L'attaque contre la France se fait au nom de la démocratie, comme en Afghanistan, comme en Irak, comme en Libye, comme en Syrie, comme en Géorgie. La nouveauté, c'est que les factions financières s'attaquent désormais aux plus importants Etats-nations : les Etats-Unis, la France, la Grande-Bretagne (piratée depuis sa création par les factions financières), voire l'Italie. Quand on se souvient de ce que ces factions financières sont capables de perpétrer comme destruction, notamment dans l'effroyable cas grec, le plus inquiétant est de constater la mutation de leur stratégie, qui passe en gros de la stratégie de la guerre contre le terrorisme, où le fédéralisme oligarchique occidental s'attaque eaux États archaïques, à la stratégie de la politique du chaos, où l'on détruit les Etats tribalistes comme la Libye ou la Syrie, mais aussi les Etats-nations les plus puissants.
C'est le signe de la crise qui frappe ces Etats-nations, également du péril majeur qui attend la France (notamment). Si l'on "laisse faire" les factions financières, loin de sortir la France du péril monétariste dans lequel elle a plongé, les factions financières se feront une joie de détruire l'Etat-nation français, la belle unité française, et ils agiront non pas au nom de leur stratégie du chaos, mais au nom du principe de la démocratie (l'arnaque est démasquée quand on s'avise qu'il spécifiquement s'agit d'ingérence démocratique, l'inverse de la démocratie). Quant à ceux qui en France ou en Occident ferment les yeux sur les massacres coloniaux qui se produisent en Libye, au nom de l'idéal démocratique que l'OTAN contribuerait à apporter au peuple libyen (qui n'a rien demandé, mais c'est une autre histoire), au nom surtout de leur petit confort familial et social, qu'ils ne viennent pas se plaindre quand la stratégie qu'ils ont aveuglément soutenue au loin, dans des contrées inconnues, reviendra chez eux semer la discorde, la zizanie et la guerre civile (comme aux temps des guerres de religion en Europe?).
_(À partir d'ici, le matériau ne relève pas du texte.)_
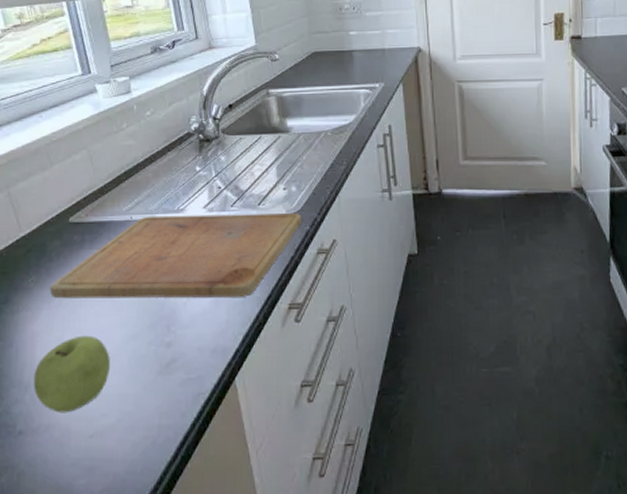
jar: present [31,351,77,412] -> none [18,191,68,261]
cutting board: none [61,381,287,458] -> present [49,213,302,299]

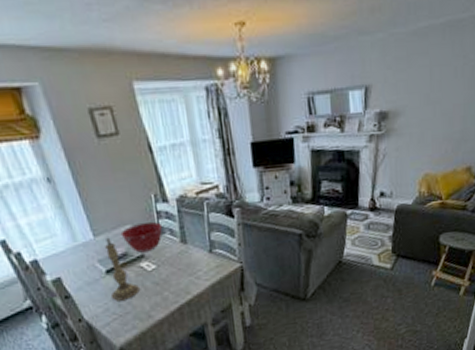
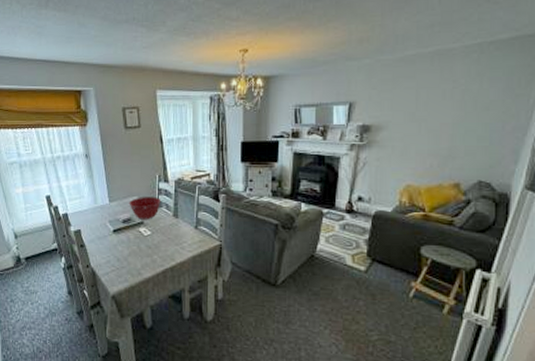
candlestick: present [105,237,140,301] -> none [113,204,135,256]

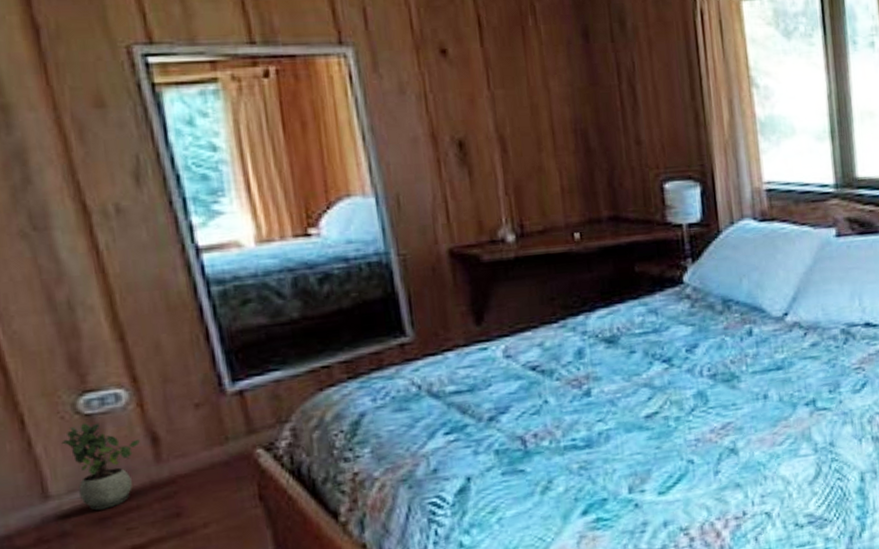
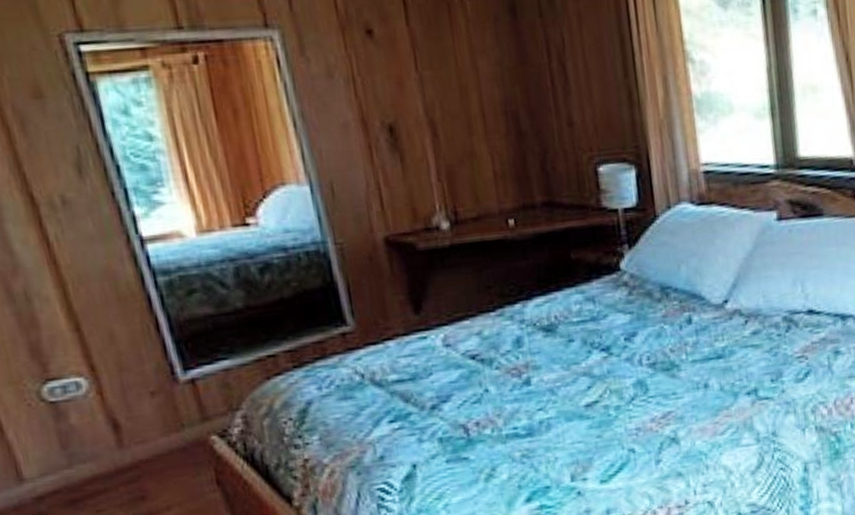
potted plant: present [61,423,140,511] -> none [30,410,102,493]

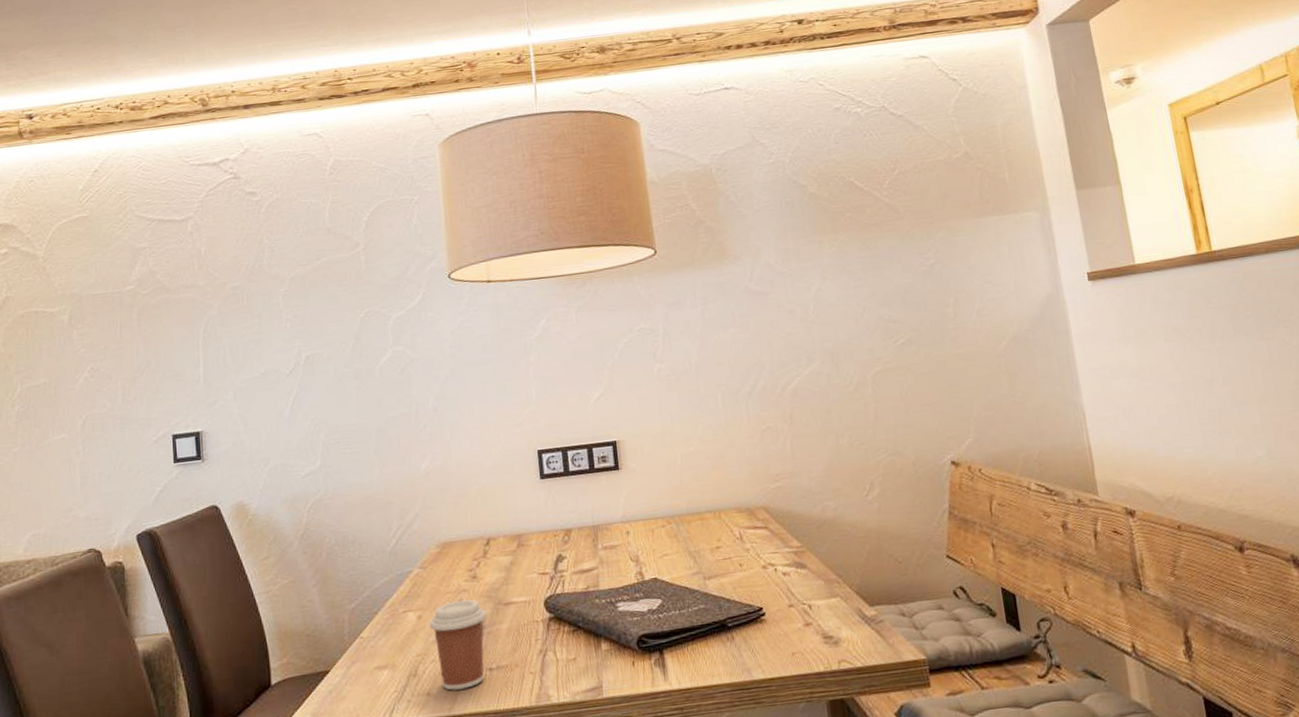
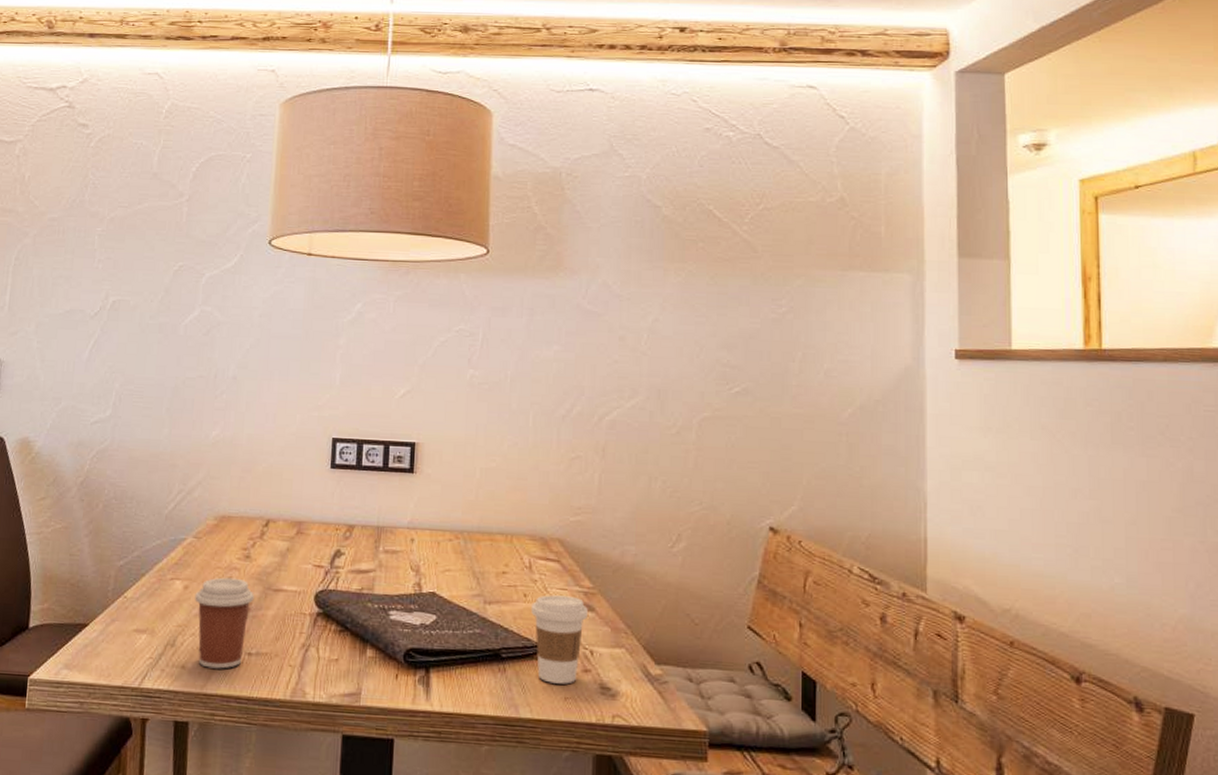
coffee cup: none [748,557,801,643] -> present [531,595,588,684]

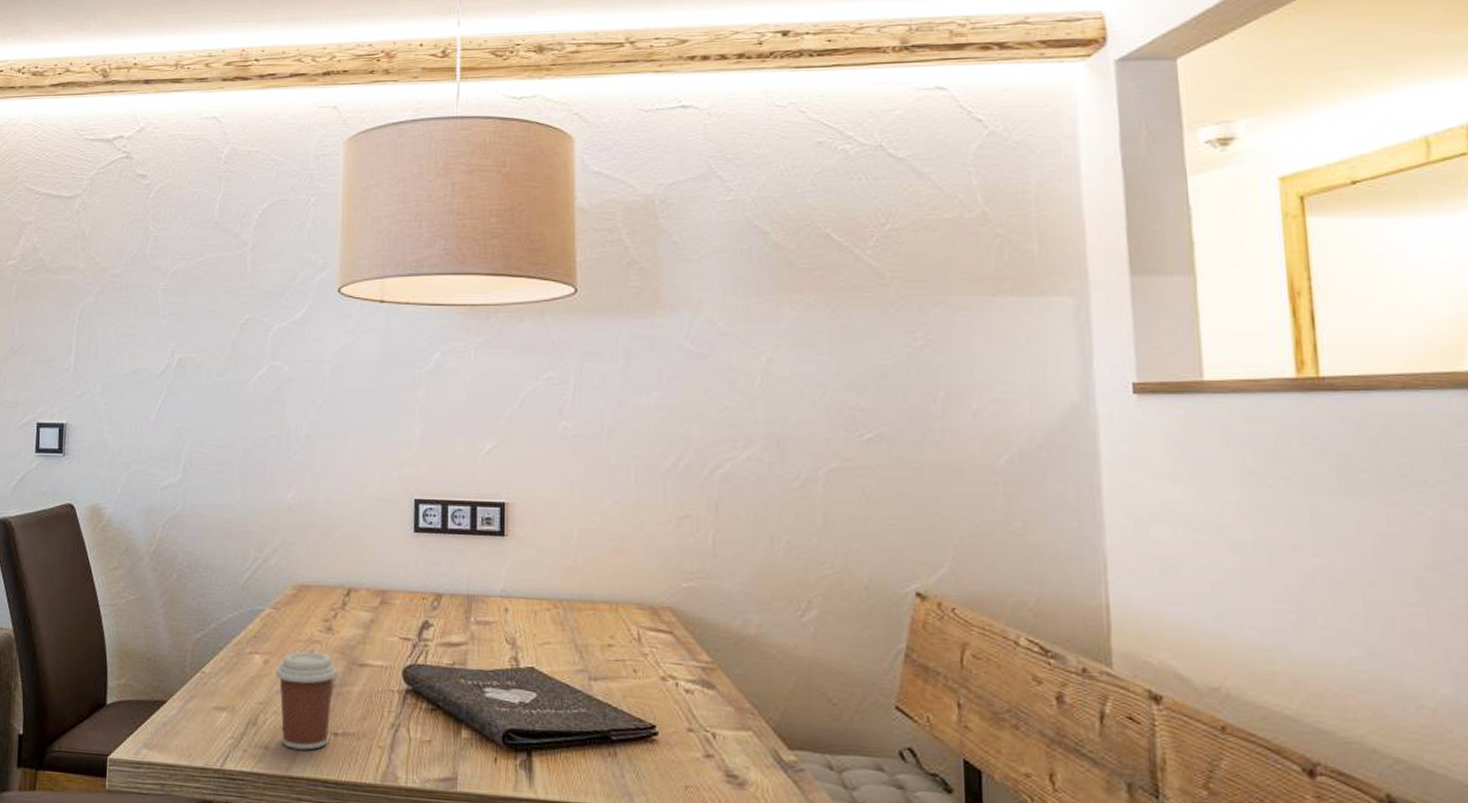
coffee cup: present [531,595,588,684] -> none [642,670,707,771]

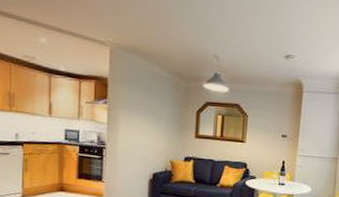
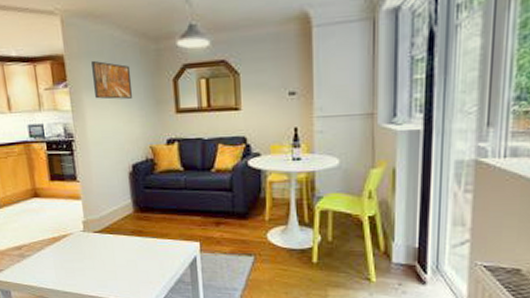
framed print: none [130,86,163,121] -> present [91,60,133,100]

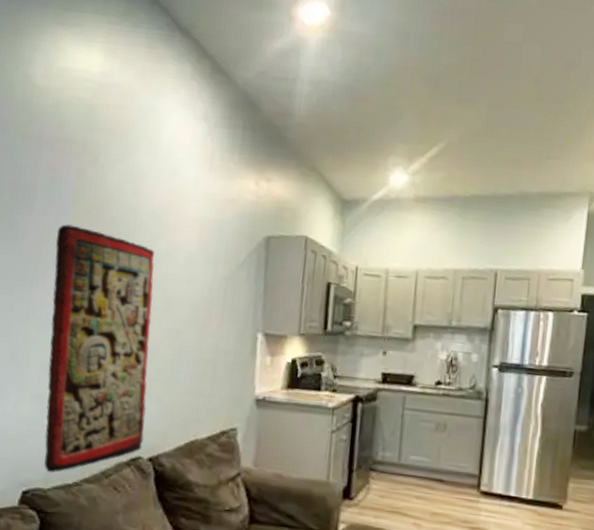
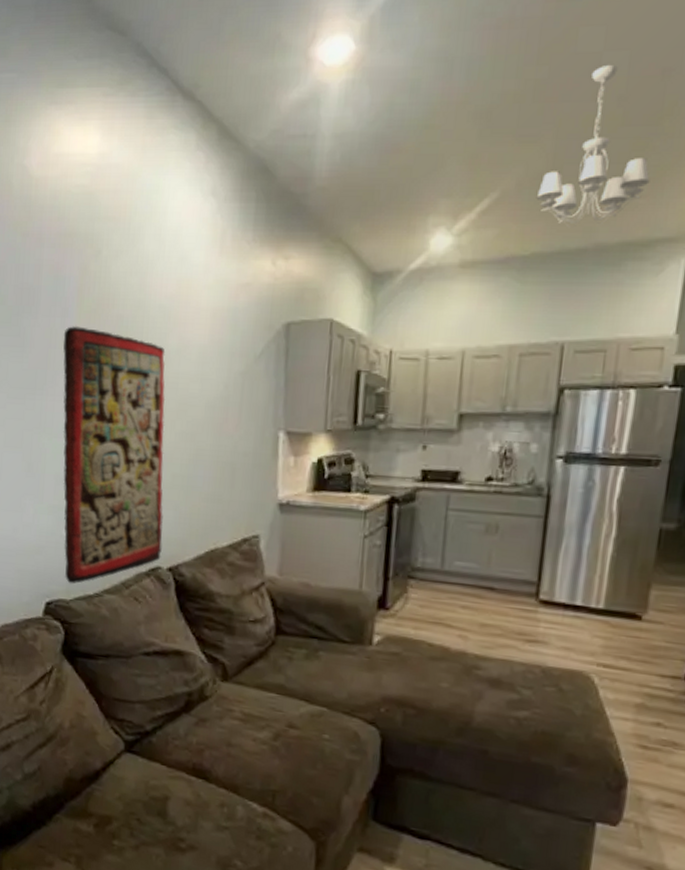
chandelier: none [474,53,560,178] -> present [536,64,650,228]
L'anecdote de l'islamophobie antidémocratique et antilibérale marseillaise, plus l'identité des bailleurs de fonds indiquent un horizon des plus sombres pour les peuples s'ils ne démantèlent pas les factions financières : nos pirates aristocrates continueront leur entreprise de piraterie à l'intérieur de fédérations oligarchiques, mais ces factions entendent démanteler dans la violence et le sang, tels des bouchers cruels et impavides, les structures des Etats-nations au nom de la démocratie libérale.